La question de l’Histoire est si importante et sensible, qu’elle soulève encore et toujours les passions des deux cotés de la Méditerranée. En France, ce sont notamment les harkis et les nostalgiques de "l’Algérie française" qui sont pour le moment montés au créneau pour dire leurs critiques sur le contenu de ce rapport demandé par le Président français à l’historien Benjamin Stora, puisque ils trouvent qu’il n’est pas objectif, en ce sens qu’il n’est pas entièrement favorable à leurs thèses. En Algérie, ce rapport remis mercredi dernier au chef de l’Elysée ne laisse pas non plus indifférent quoi qu’il n’ a pas provoqué une cascade de réactions, pour le moment du moins.
Ce rapport n’a pas en effet focalisé l’essentiel de l’attention, plutôt orienté vers d’autres dossiers brulants de l’actualité nationale, dans cette conjoncture si particulière que traverse le pays. Il en est ainsi de la classe politique nationale, beaucoup plus captée en ce moment par l’avant projet de loi sur le régime électoral et les prochaines élections législatives et locales anticipées, qui auront lieu dans les prochains mois. Mais, il n’enreste pas moins qu’à travers les premières lectures et réactions, il est aisé de dire que du coté algérien, et même s’il n’est pas globalement rejeté, il n’a pas non plus suscité l’enthousiasme tant l’on considère qu’il est totalement vicié. D’où cette sorte de prudence qu’ont affiché les uns et les autres, par rapport à ce document de presque 150 pages et qui contient un peu plus de 22 propositions et recommandations.
Des historiens algériens, qui l’ont si bien décortiqué comme cela a été rapporté dans une de nos dernières éditions, ont estimé que le rapport est loin d’être impartial. Certes, il contient des propositions qui sont autant d’avancées, comme c’est le cas de la réjouissance, par l’Etat français, de l’assassinat de l’avocat et militant nationaliste Ali Boumendjel, la restituion du canon "Baba Merzoug", ou la réalisation d’une stèle à l effigie de l’EmirAbdelkader, mais les historiens ont aussi relevé que ce rapport a placé la victime, que sont les Algériens qui ont eu à subir les affres terribles de la colonisation, et le bourreau, à savoir, les tenants du système colonial, sur le même pied d’égalité. En ce sens, Benjamin Stora n’est pas irréprochable, puisque d’aucun lui reprochent d’ores et déjà d’avoir pris en considération les lobbies nostalgiques de "l’Algérie française" et d’avoir, par voie de conséquence, quelque peu ménagé leurs susceptibilités. Il faut dire à ce propos, que ces lobbies sont encore très puissants en France, et aucun politique ne peut raisonnablement ne pas prendre en considération leurs positions. N’ont-ils pas réussi, par le passé, a faire infléchir la position de puissants hommes politiques français sur cette épineuse question de l’Histoire de la colonisation.

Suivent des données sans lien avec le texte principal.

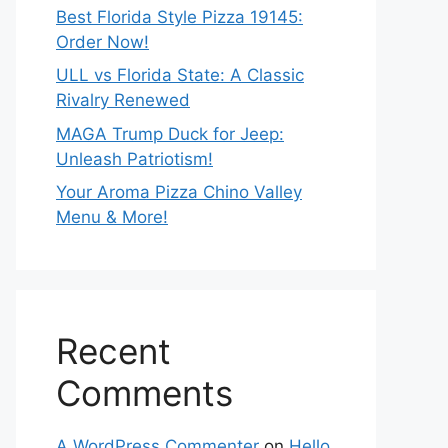
Best Florida Style Pizza 19145:
Order Now!
ULL vs Florida State: A Classic
Rivalry Renewed
MAGA Trump Duck for Jeep:
Unleash Patriotism!
Your Aroma Pizza Chino Valley
Menu & More!
Recent
Comments
A WordPress Commenter
on
Hello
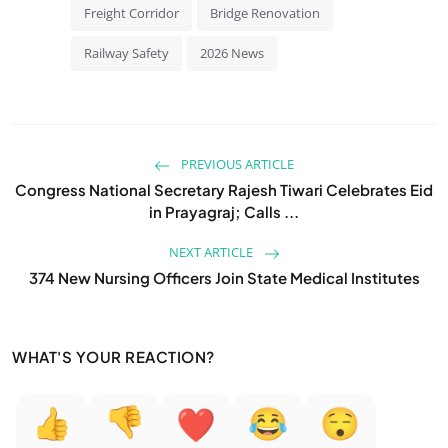
Freight Corridor
Bridge Renovation
Railway Safety
2026 News
PREVIOUS ARTICLE
Congress National Secretary Rajesh Tiwari Celebrates Eid
in Prayagraj; Calls ...
NEXT ARTICLE
374 New Nursing Officers Join State Medical Institutes
WHAT'S YOUR REACTION?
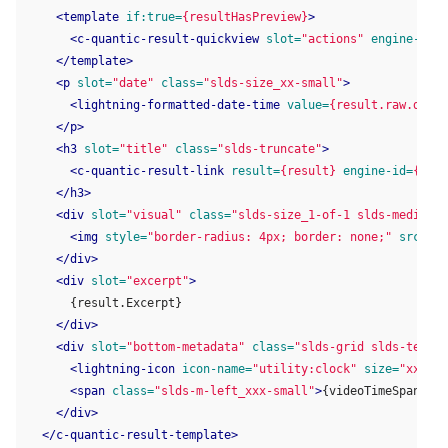
<template
if:true=
{resultHasPreview}
>
<c-quantic-result-quickview
slot=
"actions"
engine-id=
{
</template>
<p
slot=
"date"
class=
"slds-size_xx-small"
>
<lightning-formatted-date-time
value=
{result.raw.date}
</p>
<h3
slot=
"title"
class=
"slds-truncate"
>
<c-quantic-result-link
result=
{result}
engine-id=
{engi
</h3>
<div
slot=
"visual"
class=
"slds-size_1-of-1 slds-medium-s
<img
style=
"border-radius: 4px; border: none;"
src=
{vi
</div>
<div
slot=
"excerpt"
>
      {result.Excerpt}

</div>
<div
slot=
"bottom-metadata"
class=
"slds-grid slds-text-a
<lightning-icon
icon-name=
"utility:clock"
size=
"xx-sma
<span
class=
"slds-m-left_xxx-small"
>
{videoTimeSpan}
</s
</div>
</c-quantic-result-template>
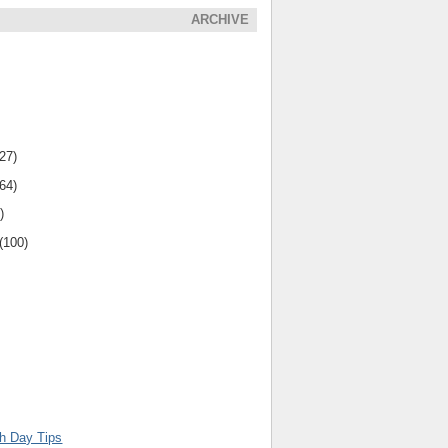
ARCHIVE
(27)
(64)
)
(100)
th Day Tips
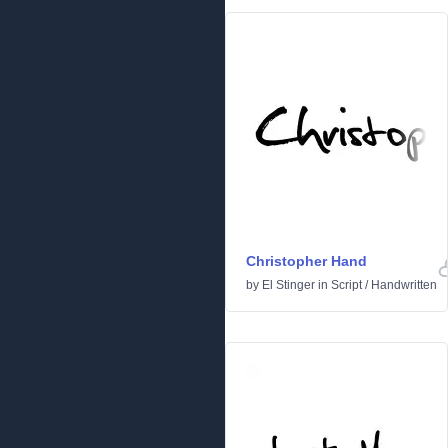
Christopher Hand
by
El Stinger
in
Script
/
Handwritten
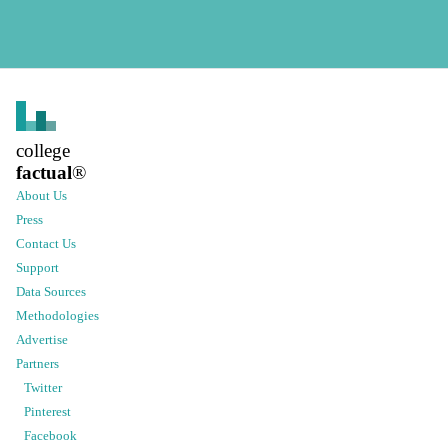
college
factual
®
About Us
Press
Contact Us
Support
Data Sources
Methodologies
Advertise
Partners
Twitter
Pinterest
Facebook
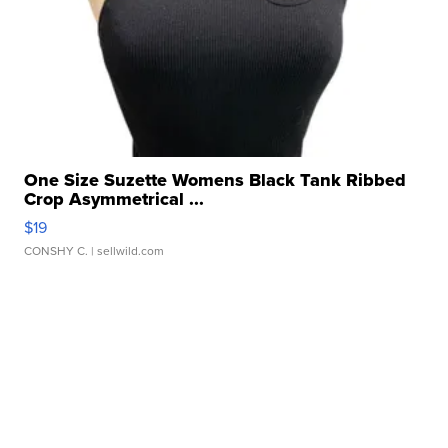
One Size Suzette Womens Black Tank Ribbed
Crop Asymmetrical ...
$19
CONSHY C.
| sellwild.com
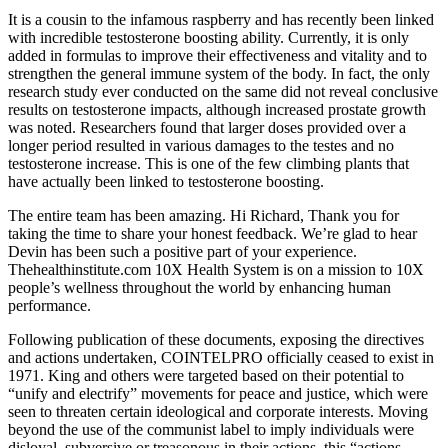
It is a cousin to the infamous raspberry and has recently been linked
with incredible testosterone boosting ability. Currently, it is only
added in formulas to improve their effectiveness and vitality and to
strengthen the general immune system of the body. In fact, the only
research study ever conducted on the same did not reveal conclusive
results on testosterone impacts, although increased prostate growth
was noted. Researchers found that larger doses provided over a
longer period resulted in various damages to the testes and no
testosterone increase. This is one of the few climbing plants that
have actually been linked to testosterone boosting.
The entire team has been amazing. Hi Richard, Thank you for
taking the time to share your honest feedback. We’re glad to hear
Devin has been such a positive part of your experience.
Thehealthinstitute.com 10X Health System is on a mission to 10X
people’s wellness throughout the world by enhancing human
performance.
Following publication of these documents, exposing the directives
and actions undertaken, COINTELPRO officially ceased to exist in
1971. King and others were targeted based on their potential to
“unify and electrify” movements for peace and justice, which were
seen to threaten certain ideological and corporate interests. Moving
beyond the use of the communist label to imply individuals were
disloyal, subversive or treasonous in their actions, this “actions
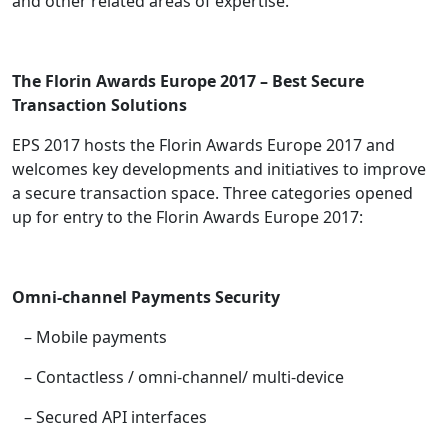
and other related areas of expertise.
The Florin Awards Europe 2017 – Best Secure
Transaction Solutions
EPS 2017 hosts the Florin Awards Europe 2017 and
welcomes key developments and initiatives to improve
a secure transaction space. Three categories opened
up for entry to the Florin Awards Europe 2017:
Omni-channel Payments Security
– Mobile payments
– Contactless / omni-channel/ multi-device
– Secured API interfaces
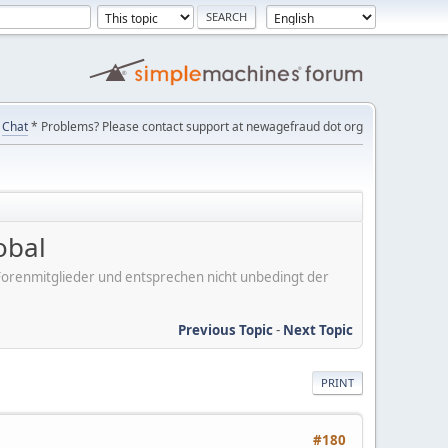
Chat
* Problems? Please contact support at newagefraud dot org
obal
er Forenmitglieder und entsprechen nicht unbedingt der
Previous Topic
-
Next Topic
PRINT
#180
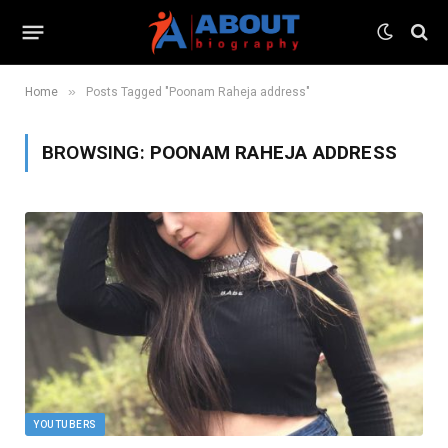
»
Home
Posts Tagged "Poonam Raheja address"
BROWSING:
POONAM RAHEJA ADDRESS
YOUTUBERS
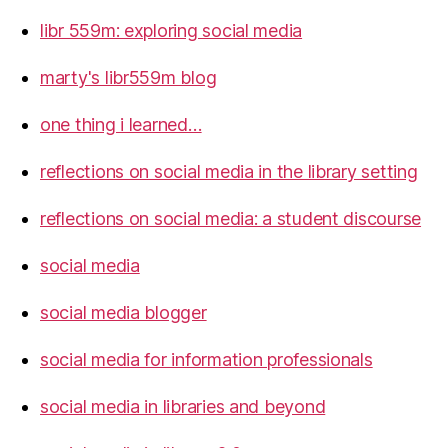
libr 559m: exploring social media
marty's libr559m blog
one thing i learned…
reflections on social media in the library setting
reflections on social media: a student discourse
social media
social media blogger
social media for information professionals
social media in libraries and beyond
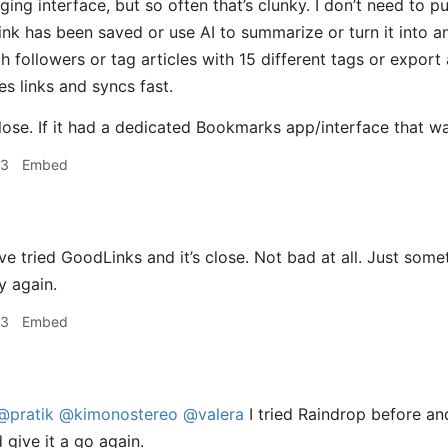
gging interface, but so often that’s clunky. I don’t need to
ink has been saved or use AI to summarize or turn it into a
followers or tag articles with 15 different tags or export a
es links and syncs fast.
lose. If it had a dedicated Bookmarks app/interface that was f
23
Embed
e tried GoodLinks and it’s close. Not bad at all. Just somet
y again.
23
Embed
@pratik
@kimonostereo
@valera
I tried Raindrop before and
 give it a go again.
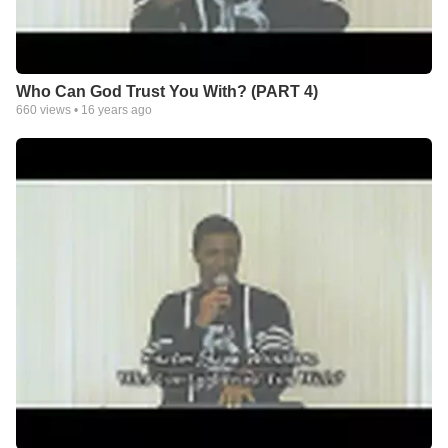
Who Can God Trust You With? (PART 4)
660
views •
16 years ago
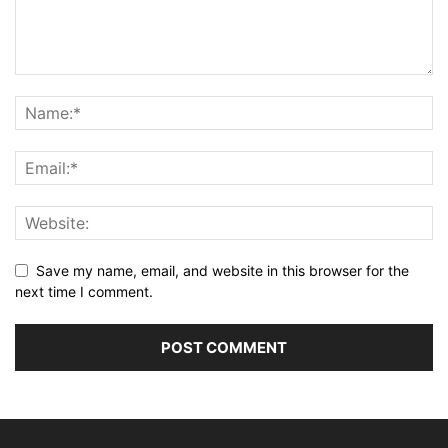
Save my name, email, and website in this browser for the
next time I comment.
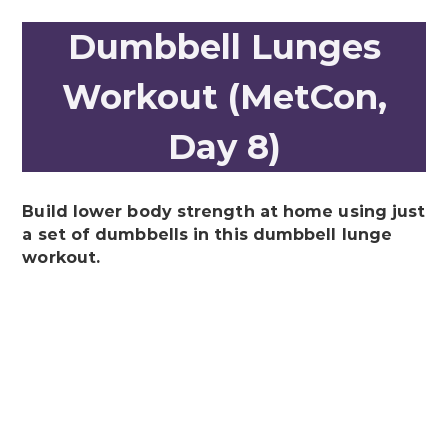
Dumbbell Lunges
Workout (MetCon,
Day 8)
Build lower body strength at home using just
a set of dumbbells in this dumbbell lunge
workout.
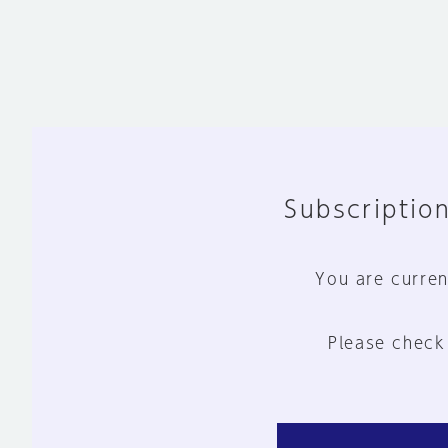
Subscription
You are curren
Please check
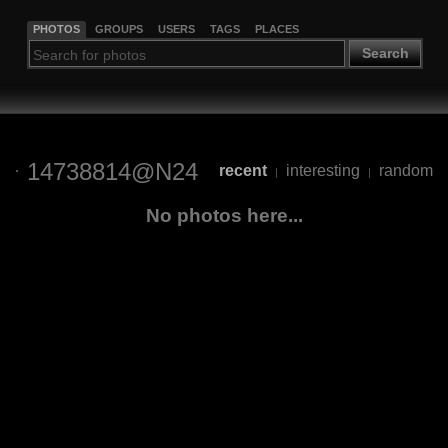
PHOTOS
GROUPS
USERS
TAGS
PLACES
Search
14738814@N24
recent
interesting
random
|
|
No photos here...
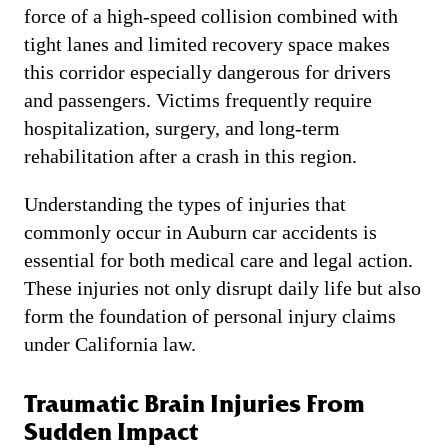
force of a high-speed collision combined with
tight lanes and limited recovery space makes
this corridor especially dangerous for drivers
and passengers. Victims frequently require
hospitalization, surgery, and long-term
rehabilitation after a crash in this region.
Understanding the types of injuries that
commonly occur in Auburn car accidents is
essential for both medical care and legal action.
These injuries not only disrupt daily life but also
form the foundation of personal injury claims
under California law.
Traumatic Brain Injuries From
Sudden Impact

Le Président français, lui-même, en a fait l’amer expérience lorsque ces lobbies l’ont fustigé, lorsque il a déclaré, à partir d’Alger et alors qu’il n’était encore que candidat à l’Elysée, que "le colonialisme est un crime contre l’humanité". Face à la levée de boucliers de ces milieux, Emmanuel Macron a du battre en retraite en nuançant ses propos par la suite. Et c’est sans doute cette même approche qui est à l’origine du rappel, par la Présidence française, quelques instants seulement après la remise du rapport au Présidentfrançais, qu’il n’y aura "ni repentance, ni excuses" pour les crimes commis en Algérie durant la colonisation. Ces pesanteurs semblent avoir lourdement peser sur le contenu du rapport de Benjamin Stora qui, même s’il se caractérise par quelques timides avancées, n’en reste pas moins loin des espérances des Algériens.